_EXERCISE AIM:_ Look through the entries for the string "Djerba" and copy every line where it shows up.

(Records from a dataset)
● ● ● ● ●

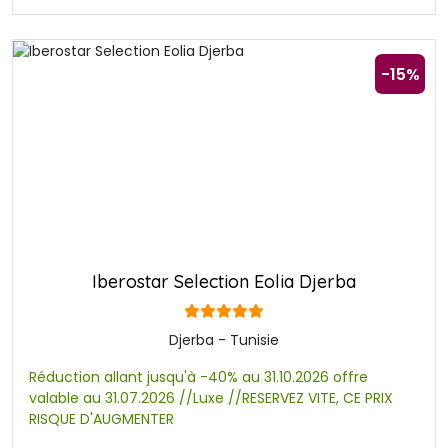
-15%
Iberostar Selection Eolia Djerba
Djerba - Tunisie
Réduction allant jusqu'à -40% au 31.10.2026 offre
valable au 31.07.2026 //Luxe //RESERVEZ VITE, CE PRIX
RISQUE D'AUGMENTER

● ● ● ● ●

_COMPLETED EXERCISE:_
Iberostar Selection Eolia Djerba
Djerba - Tunisie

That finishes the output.